Viewpoint: Restrictions essential to spur creativity
If you're worried that healthcare regulations are squeezing the life out of our industry, check out “Take It From a Fish”—AstraZeneca's unbranded campaign (developed with DigitasLBi) that reeled in the Grand Prix at Cannes this summer.
To realize that change and restrictions are often necessities, you only have to consider that the American consumer was once told, “More doctors choose Camels than any other cigarette.” Restrictions exist as essential components of creativity.
What makes us more productive in the last 30 minutes of a jam-packed day than during an entire weekend? Answer: restrictions. The very thing holding us back may actually fuel creativity.

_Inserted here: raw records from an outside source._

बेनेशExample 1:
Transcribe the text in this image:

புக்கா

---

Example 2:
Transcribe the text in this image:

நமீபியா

We're products of our time and place and we work within established parameters. Would anyone devalue Mozart's genius simply because he adhered to the strict classical forms of the day? Consider his piano sonatas: By staying within the rulebook, he composed incredibly inventive work without breaking conventions. And his piano output alone spans the full range of emotional expression.

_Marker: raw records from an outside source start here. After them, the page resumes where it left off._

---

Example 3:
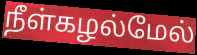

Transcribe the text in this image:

நீள்கழல்மேல்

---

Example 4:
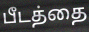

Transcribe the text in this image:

பீடத்தை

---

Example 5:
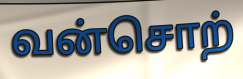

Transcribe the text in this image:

வன்சொற்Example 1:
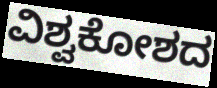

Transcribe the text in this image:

Now consider the classical pianist, who must adhere to an extremely detailed set of musical direction. It is his or her job to flawlessly play what is written on each page, down to the very last sixteenth note. Yet how the music is uniquely interpreted is precisely where the pianist's creativity shines through.

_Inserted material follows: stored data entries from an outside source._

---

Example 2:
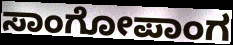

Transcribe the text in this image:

ಸಾಂಗೋಪಾಂಗ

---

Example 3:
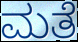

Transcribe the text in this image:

ಮತೆ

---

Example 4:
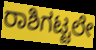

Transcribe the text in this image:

ರಾಶಿಗಟ್ಟಲೇ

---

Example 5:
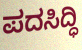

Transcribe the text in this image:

ಪದಸಿದ್ಧಿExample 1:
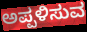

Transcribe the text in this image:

ಅಪ್ಪಳಿಸುವ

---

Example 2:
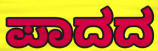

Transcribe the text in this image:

ಪಾದದ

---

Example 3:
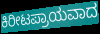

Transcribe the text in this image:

ಕಿರೀಟಪ್ರಾಯವಾದ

Restricting fuel takes many forms. If word count is your limitation, creativity means never having to say you're wordy. If a deadline gets bumped up, focus becomes your creative polestar. If a budget gets cut in half, resourcefulness becomes your canvas. (Did you know that Handel wrote Messiah in 24 days—in time for a planned charity concert?)
However restrictions appear, they provide something to work within and push against. That blank canvas or empty page can be paralyzing. Restrictions may take away some of the choices that can immobilize us from making progress. When we're firing on all cylinders, we can and must quickly distinguish the creatively feasible from the infinitely possible.
Most creatives working on a pharma account love conceptual branded work. But remember, there are many other freshwater streams to trawl for creativity—from claims development to infographics to rep-engagement communications. There are always new lures and new ways to set the hook. Take your cue from takeitfromafish.com—and see how creativity rises to the surface without being tied directly to branded product promotion.
Embrace the restrictions and let your imagination run free. It promises to be your best catch of the day.